When the original series aired nearly 40 years ago it drew an estimated 130 million viewers, won nine Emmy Awards and inspired an unprecedented national conversation in America about slavery.
"I could have seen it but I thought why would I do that? We weren't filming the original series," Beresford tells The Guide.
"For some reason I never saw it when it was on originally but I'd heard about it of course.
"The producer on the series was a terrific guy whose father produced the original series. I said to him 'what made you want to redo it?' He said 'I dug out the original series to show it to my two teenage sons and neither of them liked it'."
Beresford, best known for his feature films including Driving Miss Daisy, Breaker Morant and Mao's Last Dancer, directs the fourth and final episode featuring Kinte's grandson George and grandchildren during the American Civil War.
The series stars a few well-known actors including Anna Paquin, Mekhi Phifer, Laurence Fishburne and rapper Tip 'TI' Harris but the rest of the cast were newcomers.
"The actors all were incredibly astute and quick with the dialogue," he says.
"The younger ones in the family were all doing their first film.
"At first I was rather apprehensive (about TI) but he was rather good. He's a tremendously likeable guy and very witty."
The production took Beresford back to New Orleans, where he filmed his crime drama Double Jeopardy. The wooded areas outside the Gulf city provided several challenges to Beresford and his crew.
"It is hellishly hot in the summer; it's like Cairns," he says.
"Some days were pretty incredible; we'd have millions of bugs and snakes.

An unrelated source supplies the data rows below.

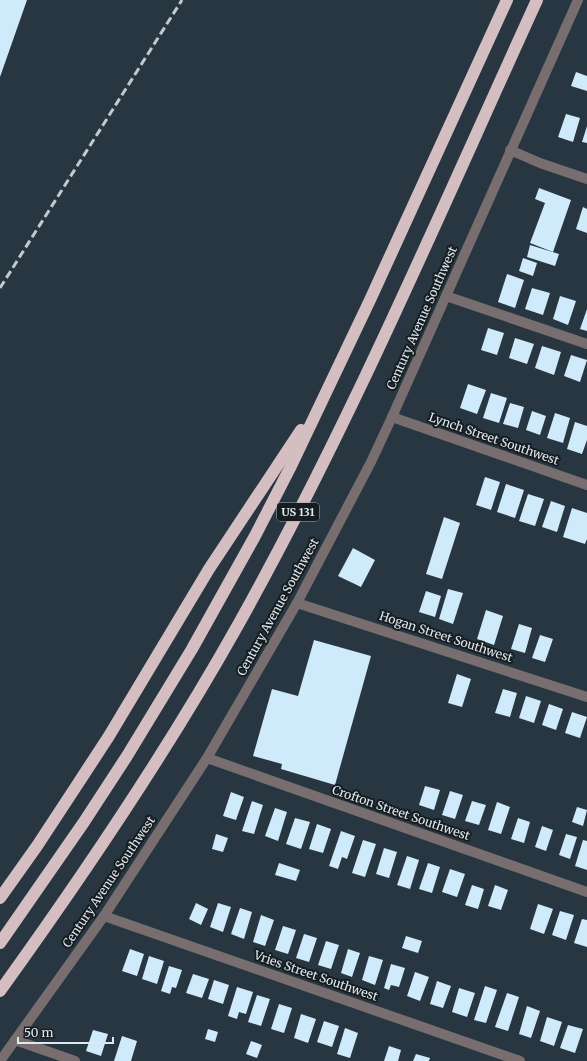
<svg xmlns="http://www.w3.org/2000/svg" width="587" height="1061" viewBox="0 0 587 1061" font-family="Merriweather,serif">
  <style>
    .building { fill: #cfeafa }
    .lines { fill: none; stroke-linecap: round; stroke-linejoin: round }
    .minor { stroke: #786e70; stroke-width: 10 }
    .highway { stroke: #d5bec2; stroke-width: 12 }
    .rail { stroke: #c0cad1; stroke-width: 3; stroke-dasharray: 8 4; stroke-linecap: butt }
    .labels { text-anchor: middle; stroke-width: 4; stroke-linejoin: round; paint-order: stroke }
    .shield { fill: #161d21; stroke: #a3abb1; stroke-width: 1 }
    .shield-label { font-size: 11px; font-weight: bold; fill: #dfe8ef }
    .street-label { font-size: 12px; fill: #dfe8ef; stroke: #161d21 }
  </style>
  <rect width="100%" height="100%" fill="#273640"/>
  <g class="building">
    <polygon points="0,0 27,0 0,77"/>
    <polygon points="576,72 587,76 587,91 571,86"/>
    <polygon points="566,114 580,118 573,142 558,137"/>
    <polygon points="587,126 587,143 582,142"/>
    <polygon points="539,188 571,200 553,252 530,243 545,203 535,199"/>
    <polygon points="583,207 587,209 587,233 576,229"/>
    <polygon points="530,245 559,254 555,266 527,257"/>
    <polygon points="523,258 537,263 533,276 519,271"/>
    <polygon points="507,274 524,280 515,308 498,302"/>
    <polygon points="532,288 550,293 543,315 525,309"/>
    <polygon points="560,296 576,301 568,325 553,319"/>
    <polygon points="587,309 587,331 580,329"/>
    <polygon points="488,328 504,333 497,355 481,350"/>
    <polygon points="515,338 534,344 527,364 509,358"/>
    <polygon points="542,346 561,352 554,375 535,368"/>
    <polygon points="571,355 587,360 580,382 564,376"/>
    <polygon points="468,384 486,390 477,414 460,408"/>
    <polygon points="491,393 507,398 499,423 483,418"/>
    <polygon points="510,403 524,407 518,428 503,424"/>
    <polygon points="532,411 546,416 540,435 526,430"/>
    <polygon points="555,413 570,418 563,443 547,438"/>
    <polygon points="575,422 587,426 587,440 582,454 567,449"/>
    <polygon points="485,477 500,482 491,510 476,505"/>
    <polygon points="506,484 524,490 515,518 497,512"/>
    <polygon points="528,494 544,499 535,526 519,521"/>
    <polygon points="551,501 565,506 557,532 542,527"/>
    <polygon points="572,508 587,513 587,539 585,544 563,537"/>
    <polygon points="444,517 460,523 442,579 426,574"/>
    <polygon points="353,548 375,560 361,587 338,576"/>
    <polygon points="448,589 463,593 453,624 439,619"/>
    <polygon points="426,591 441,596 435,617 419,612"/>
    <polygon points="486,610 503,616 494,645 477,639"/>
    <polygon points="519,624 532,628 525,653 511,649"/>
    <polygon points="540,635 553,639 545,662 532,658"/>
    <polygon points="314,640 371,656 335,785 281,769 282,764 253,756 272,689 298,696"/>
    <polygon points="457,674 471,679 462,707 448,703"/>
    <polygon points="503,689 517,693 510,717 495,713"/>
    <polygon points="526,696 541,701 534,723 519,718"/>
    <polygon points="549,704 563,709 556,730 542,725"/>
    <polygon points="572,712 587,717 580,738 565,733"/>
    <polygon points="425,786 440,790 434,810 419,805"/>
    <polygon points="450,791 463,795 455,819 442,815"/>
    <polygon points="231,792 244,797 236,820 223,816"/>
    <polygon points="252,801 263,805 254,834 242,831"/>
    <polygon points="472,801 486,805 479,825 465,821"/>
    <polygon points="497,802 510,807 501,834 488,830"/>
    <polygon points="577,807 587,810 583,826 572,822"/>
    <polygon points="275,808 287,812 278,841 265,836"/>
    <polygon points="295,818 310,822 301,849 286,844"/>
    <polygon points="518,818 530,822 524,843 511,839"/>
    <polygon points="317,824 331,829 323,853 309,849"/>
    <polygon points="542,826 553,830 546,851 535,847"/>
    <polygon points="341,831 355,836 347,859 342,857 338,869 329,866"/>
    <polygon points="216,834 228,838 223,852 212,849"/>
    <polygon points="566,834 577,837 570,859 559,855"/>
    <polygon points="363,840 376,844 365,877 352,873"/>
    <polygon points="583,840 587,841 587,870 575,866"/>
    <polygon points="384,848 397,852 389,878 376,874"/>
    <polygon points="407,856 419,860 410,889 397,885"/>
    <polygon points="279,863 300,870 296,881 275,875"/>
    <polygon points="428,863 440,867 432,893 419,889"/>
    <polygon points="450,869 465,874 457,897 442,892"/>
    <polygon points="472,885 484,889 478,909 465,905"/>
    <polygon points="495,885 508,890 501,910 488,906"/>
    <polygon points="196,903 208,909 201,925 189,919"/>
    <polygon points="218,903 231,907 223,932 210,927"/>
    <polygon points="538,904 553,909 544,934 530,929"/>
    <polygon points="240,908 252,912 244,939 231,934"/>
    <polygon points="560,911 574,915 566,940 552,935"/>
    <polygon points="261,915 274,920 265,946 253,942"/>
    <polygon points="582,919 587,920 587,947 574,943"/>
    <polygon points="283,926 296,930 288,954 275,950"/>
    <polygon points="304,934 317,938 309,962 296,958"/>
    <polygon points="406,936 422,941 418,953 402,948"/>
    <polygon points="326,941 339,945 331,969 318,965"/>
    <polygon points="130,949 144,954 137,976 122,971"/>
    <polygon points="348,949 360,953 352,977 341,973"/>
    <polygon points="149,956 164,961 157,984 142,979"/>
    <polygon points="369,956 383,960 375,985 362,980"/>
    <polygon points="391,964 405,968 399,987 391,985 389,990 384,988"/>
    <polygon points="169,966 182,970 176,988 172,987 170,994 161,991"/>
    <polygon points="415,972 429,977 420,1001 407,996"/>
    <polygon points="193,974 209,979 202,998 186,993"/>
    <polygon points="214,980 229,985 223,1004 208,999"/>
    <polygon points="437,981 451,986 443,1008 430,1004"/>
    <polygon points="485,986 497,990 486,1023 474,1020"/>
    <polygon points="237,987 253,992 246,1014 239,1012 237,1019 228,1016"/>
    <polygon points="459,988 475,993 467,1017 452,1012"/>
    <polygon points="507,993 519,997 508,1031 495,1027"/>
    <polygon points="257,995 270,999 261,1026 248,1022"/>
    <polygon points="279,1004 292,1008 284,1033 271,1029"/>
    <polygon points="527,1006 540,1011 531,1038 519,1034"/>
    <polygon points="301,1014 316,1019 308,1043 294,1038"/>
    <polygon points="547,1017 562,1022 554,1046 540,1041"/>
    <polygon points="324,1021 339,1026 332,1047 317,1042"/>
    <polygon points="568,1025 583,1029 575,1053 560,1048"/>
    <polygon points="345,1028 358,1033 350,1058 337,1054"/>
    <polygon points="208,1029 218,1032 215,1042 205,1039"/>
    <polygon points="93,1030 108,1034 101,1056 86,1051"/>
    <polygon points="122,1036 137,1041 131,1061 114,1061"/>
    <polygon points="251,1041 262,1045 257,1058 246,1054"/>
    <polygon points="389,1046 401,1050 398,1061 384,1061"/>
    <polygon points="416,1054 430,1058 429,1061 413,1061"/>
  </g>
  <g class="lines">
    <g class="minor">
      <polyline points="510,150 540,163 587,179"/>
      <polyline points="446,296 587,344"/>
      <polyline points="392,417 587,485"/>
      <polyline points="297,603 587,697"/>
      <polyline points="207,758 587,892"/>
      <polyline points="104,916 520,1061"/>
      <polyline points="15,1040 75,1061"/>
      <polyline points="0,1061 104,916 207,758 297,603 371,462 392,417 578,0"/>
    </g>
    <g class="highway">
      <polyline points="0,898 37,846 79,782 109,736 209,569 301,430"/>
      <polyline points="0,943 84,822 127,756 192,649 255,536 291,466 370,300 507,0"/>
      <path d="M0,991C85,873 167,752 238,625C351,423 441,210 537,0"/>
    </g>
    <polyline class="rail" points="0,288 182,0"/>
  </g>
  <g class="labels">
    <rect class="shield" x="277" y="503" width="42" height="18" rx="3"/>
    <g class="shield-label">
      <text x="298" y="516">US 131</text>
    </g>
    <g class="street-label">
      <text transform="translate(422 318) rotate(-66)" y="4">Century Avenue Southwest</text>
      <text transform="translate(494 439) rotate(19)" y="4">Lynch Street Southwest</text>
      <text transform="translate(278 607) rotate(-61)" y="4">Century Avenue Southwest</text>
      <text transform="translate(446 637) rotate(18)" y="4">Hogan Street Southwest</text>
      <text transform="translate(401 813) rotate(19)" y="4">Crofton Street Southwest</text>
      <text transform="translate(109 882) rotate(-56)" y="4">Century Avenue Southwest</text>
      <text transform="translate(316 976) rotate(19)" y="4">Vries Street Southwest</text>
    </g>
  </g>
  <path d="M18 1037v6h95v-6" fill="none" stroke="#dfe8ef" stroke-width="2"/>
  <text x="24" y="1037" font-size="12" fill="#dfe8ef" stroke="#161d21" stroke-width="3" paint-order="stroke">50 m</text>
</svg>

"I've never seen so many snakes. We had snake wranglers who would have to go in while we were filming the battle scenes and go through the undergrowth. It would be quite a small area and they'd come back with 10 rattlesnakes."
Beresford had just two days to film key Civil War battle scenes. He said fast production schedules have become the norm both on the small and big screens.
"These days everything is done pretty quickly," he says. "The last feature film I did was done in 24 days and this episode of Roots was shot in 23 days, which is very tight when you consider how much action there is in it."
Fellow Australian filmmaker Phillip Noyce (Rabbit Proof Fence) was also called upon to direct the first episode of Roots.
Roots premieres on SBS1 on Wednesday at 8.30pm.
The mini-series will also be shown on SBS's ON DEMAND streaming service after broadcast and on NITV from Saturday July 30.